» PROVIDED RECORDS:
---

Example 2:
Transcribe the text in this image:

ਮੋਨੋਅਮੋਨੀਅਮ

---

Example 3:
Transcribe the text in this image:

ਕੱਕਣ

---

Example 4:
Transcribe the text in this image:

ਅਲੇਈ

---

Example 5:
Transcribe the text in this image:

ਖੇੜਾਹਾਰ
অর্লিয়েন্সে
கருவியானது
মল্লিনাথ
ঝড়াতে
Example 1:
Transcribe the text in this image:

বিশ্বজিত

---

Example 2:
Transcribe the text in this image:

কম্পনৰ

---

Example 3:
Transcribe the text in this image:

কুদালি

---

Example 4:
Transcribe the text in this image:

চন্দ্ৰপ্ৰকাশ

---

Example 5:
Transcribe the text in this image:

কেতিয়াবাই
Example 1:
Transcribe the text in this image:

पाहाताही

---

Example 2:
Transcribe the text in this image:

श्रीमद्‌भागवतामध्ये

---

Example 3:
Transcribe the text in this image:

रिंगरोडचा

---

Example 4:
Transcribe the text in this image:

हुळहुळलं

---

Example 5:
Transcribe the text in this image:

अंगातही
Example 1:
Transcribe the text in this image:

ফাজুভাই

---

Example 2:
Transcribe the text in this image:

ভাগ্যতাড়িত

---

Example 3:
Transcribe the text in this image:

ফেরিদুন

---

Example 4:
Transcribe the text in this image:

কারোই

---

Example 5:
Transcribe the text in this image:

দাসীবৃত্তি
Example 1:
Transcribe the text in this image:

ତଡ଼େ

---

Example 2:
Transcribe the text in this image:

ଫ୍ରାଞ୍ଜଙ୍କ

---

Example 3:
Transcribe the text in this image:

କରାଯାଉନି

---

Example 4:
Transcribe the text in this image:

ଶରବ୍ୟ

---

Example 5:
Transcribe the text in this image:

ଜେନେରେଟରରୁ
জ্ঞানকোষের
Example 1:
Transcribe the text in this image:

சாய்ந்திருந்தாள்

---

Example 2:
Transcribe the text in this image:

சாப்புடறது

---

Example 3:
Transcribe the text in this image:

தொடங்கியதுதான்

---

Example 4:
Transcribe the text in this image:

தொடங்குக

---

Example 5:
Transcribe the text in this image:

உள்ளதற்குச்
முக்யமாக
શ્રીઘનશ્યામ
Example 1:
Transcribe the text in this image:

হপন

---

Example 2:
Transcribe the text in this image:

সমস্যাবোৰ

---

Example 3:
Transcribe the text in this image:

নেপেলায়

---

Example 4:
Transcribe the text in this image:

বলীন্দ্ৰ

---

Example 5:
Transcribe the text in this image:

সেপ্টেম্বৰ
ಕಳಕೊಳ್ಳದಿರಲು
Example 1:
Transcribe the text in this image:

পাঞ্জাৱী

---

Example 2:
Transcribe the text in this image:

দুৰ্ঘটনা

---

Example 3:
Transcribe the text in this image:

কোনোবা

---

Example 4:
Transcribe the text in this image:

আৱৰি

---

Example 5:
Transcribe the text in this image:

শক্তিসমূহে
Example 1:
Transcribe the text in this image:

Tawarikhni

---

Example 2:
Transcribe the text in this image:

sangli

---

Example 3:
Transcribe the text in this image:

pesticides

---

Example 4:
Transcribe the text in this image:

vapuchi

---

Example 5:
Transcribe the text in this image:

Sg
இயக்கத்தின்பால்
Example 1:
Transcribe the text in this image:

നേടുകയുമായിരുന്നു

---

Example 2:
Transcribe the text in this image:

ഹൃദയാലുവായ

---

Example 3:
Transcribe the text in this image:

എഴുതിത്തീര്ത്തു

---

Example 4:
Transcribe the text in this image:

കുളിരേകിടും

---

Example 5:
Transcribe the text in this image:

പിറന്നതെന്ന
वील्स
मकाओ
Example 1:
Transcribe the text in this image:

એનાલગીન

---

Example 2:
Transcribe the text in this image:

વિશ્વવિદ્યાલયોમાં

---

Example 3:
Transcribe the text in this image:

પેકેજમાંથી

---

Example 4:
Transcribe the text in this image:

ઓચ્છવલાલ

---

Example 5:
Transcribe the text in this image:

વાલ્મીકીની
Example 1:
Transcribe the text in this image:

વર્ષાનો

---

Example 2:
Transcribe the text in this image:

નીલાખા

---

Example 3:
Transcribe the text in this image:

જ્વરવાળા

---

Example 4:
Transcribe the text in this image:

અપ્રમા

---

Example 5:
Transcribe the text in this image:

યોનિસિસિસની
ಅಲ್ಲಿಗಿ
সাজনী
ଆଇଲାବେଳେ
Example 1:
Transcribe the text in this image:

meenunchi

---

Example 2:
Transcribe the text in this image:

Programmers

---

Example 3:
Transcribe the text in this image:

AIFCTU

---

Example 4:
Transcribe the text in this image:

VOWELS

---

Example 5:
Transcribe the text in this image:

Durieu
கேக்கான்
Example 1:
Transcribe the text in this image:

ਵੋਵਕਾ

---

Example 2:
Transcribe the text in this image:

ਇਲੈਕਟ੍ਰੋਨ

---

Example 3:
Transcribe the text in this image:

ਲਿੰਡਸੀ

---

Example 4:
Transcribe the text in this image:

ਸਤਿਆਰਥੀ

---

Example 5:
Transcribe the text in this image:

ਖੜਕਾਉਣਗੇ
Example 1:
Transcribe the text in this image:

» REQUIREMENT: Set down the data once more, word for word.

» ANSWER BELOW:
---

Example 2:
Transcribe the text in this image:

ਮੋਨੋਅਮੋਨੀਅਮ

---

Example 3:
Transcribe the text in this image:

ਕੱਕਣ

---

Example 4:
Transcribe the text in this image:

ਅਲੇਈ

---

Example 5:
Transcribe the text in this image:

ਖੇੜਾਹਾਰ
অর্লিয়েন্সে
கருவியானது
মল্লিনাথ
ঝড়াতে
Example 1:
Transcribe the text in this image:

বিশ্বজিত

---

Example 2:
Transcribe the text in this image:

কম্পনৰ

---

Example 3:
Transcribe the text in this image:

কুদালি

---

Example 4:
Transcribe the text in this image:

চন্দ্ৰপ্ৰকাশ

---

Example 5:
Transcribe the text in this image:

কেতিয়াবাই
Example 1:
Transcribe the text in this image:

पाहाताही

---

Example 2:
Transcribe the text in this image:

श्रीमद्‌भागवतामध्ये

---

Example 3:
Transcribe the text in this image:

रिंगरोडचा

---

Example 4:
Transcribe the text in this image:

हुळहुळलं

---

Example 5:
Transcribe the text in this image:

अंगातही
Example 1:
Transcribe the text in this image:

ফাজুভাই

---

Example 2:
Transcribe the text in this image:

ভাগ্যতাড়িত

---

Example 3:
Transcribe the text in this image:

ফেরিদুন

---

Example 4:
Transcribe the text in this image:

কারোই

---

Example 5:
Transcribe the text in this image:

দাসীবৃত্তি
Example 1:
Transcribe the text in this image:

ତଡ଼େ

---

Example 2:
Transcribe the text in this image:

ଫ୍ରାଞ୍ଜଙ୍କ

---

Example 3:
Transcribe the text in this image:

କରାଯାଉନି

---

Example 4:
Transcribe the text in this image:

ଶରବ୍ୟ

---

Example 5:
Transcribe the text in this image:

ଜେନେରେଟରରୁ
জ্ঞানকোষের
Example 1:
Transcribe the text in this image:

சாய்ந்திருந்தாள்

---

Example 2:
Transcribe the text in this image:

சாப்புடறது

---

Example 3:
Transcribe the text in this image:

தொடங்கியதுதான்

---

Example 4:
Transcribe the text in this image:

தொடங்குக

---

Example 5:
Transcribe the text in this image:

உள்ளதற்குச்
முக்யமாக
શ્રીઘનશ્યામ
Example 1:
Transcribe the text in this image:

হপন

---

Example 2:
Transcribe the text in this image:

সমস্যাবোৰ

---

Example 3:
Transcribe the text in this image:

নেপেলায়

---

Example 4:
Transcribe the text in this image:

বলীন্দ্ৰ

---

Example 5:
Transcribe the text in this image:

সেপ্টেম্বৰ
ಕಳಕೊಳ್ಳದಿರಲು
Example 1:
Transcribe the text in this image:

পাঞ্জাৱী

---

Example 2:
Transcribe the text in this image:

দুৰ্ঘটনা

---

Example 3:
Transcribe the text in this image:

কোনোবা

---

Example 4:
Transcribe the text in this image:

আৱৰি

---

Example 5:
Transcribe the text in this image:

শক্তিসমূহে
Example 1:
Transcribe the text in this image:

Tawarikhni

---

Example 2:
Transcribe the text in this image:

sangli

---

Example 3:
Transcribe the text in this image:

pesticides

---

Example 4:
Transcribe the text in this image:

vapuchi

---

Example 5:
Transcribe the text in this image:

Sg
இயக்கத்தின்பால்
Example 1:
Transcribe the text in this image:

നേടുകയുമായിരുന്നു

---

Example 2:
Transcribe the text in this image:

ഹൃദയാലുവായ

---

Example 3:
Transcribe the text in this image:

എഴുതിത്തീര്ത്തു

---

Example 4:
Transcribe the text in this image:

കുളിരേകിടും

---

Example 5:
Transcribe the text in this image:

പിറന്നതെന്ന
वील्स
मकाओ
Example 1:
Transcribe the text in this image:

એનાલગીન

---

Example 2:
Transcribe the text in this image:

વિશ્વવિદ્યાલયોમાં

---

Example 3:
Transcribe the text in this image:

પેકેજમાંથી

---

Example 4:
Transcribe the text in this image:

ઓચ્છવલાલ

---

Example 5:
Transcribe the text in this image:

વાલ્મીકીની
Example 1:
Transcribe the text in this image:

વર્ષાનો

---

Example 2:
Transcribe the text in this image:

નીલાખા

---

Example 3:
Transcribe the text in this image:

જ્વરવાળા

---

Example 4:
Transcribe the text in this image:

અપ્રમા

---

Example 5:
Transcribe the text in this image:

યોનિસિસિસની
ಅಲ್ಲಿಗಿ
সাজনী
ଆଇଲାବେଳେ
Example 1:
Transcribe the text in this image:

meenunchi

---

Example 2:
Transcribe the text in this image:

Programmers

---

Example 3:
Transcribe the text in this image:

AIFCTU

---

Example 4:
Transcribe the text in this image:

VOWELS

---

Example 5:
Transcribe the text in this image:

Durieu
கேக்கான்
Example 1:
Transcribe the text in this image:

ਵੋਵਕਾ

---

Example 2:
Transcribe the text in this image:

ਇਲੈਕਟ੍ਰੋਨ

---

Example 3:
Transcribe the text in this image:

ਲਿੰਡਸੀ

---

Example 4:
Transcribe the text in this image:

ਸਤਿਆਰਥੀ

---

Example 5:
Transcribe the text in this image:

ਖੜਕਾਉਣਗੇ
Example 1:
Transcribe the text in this image:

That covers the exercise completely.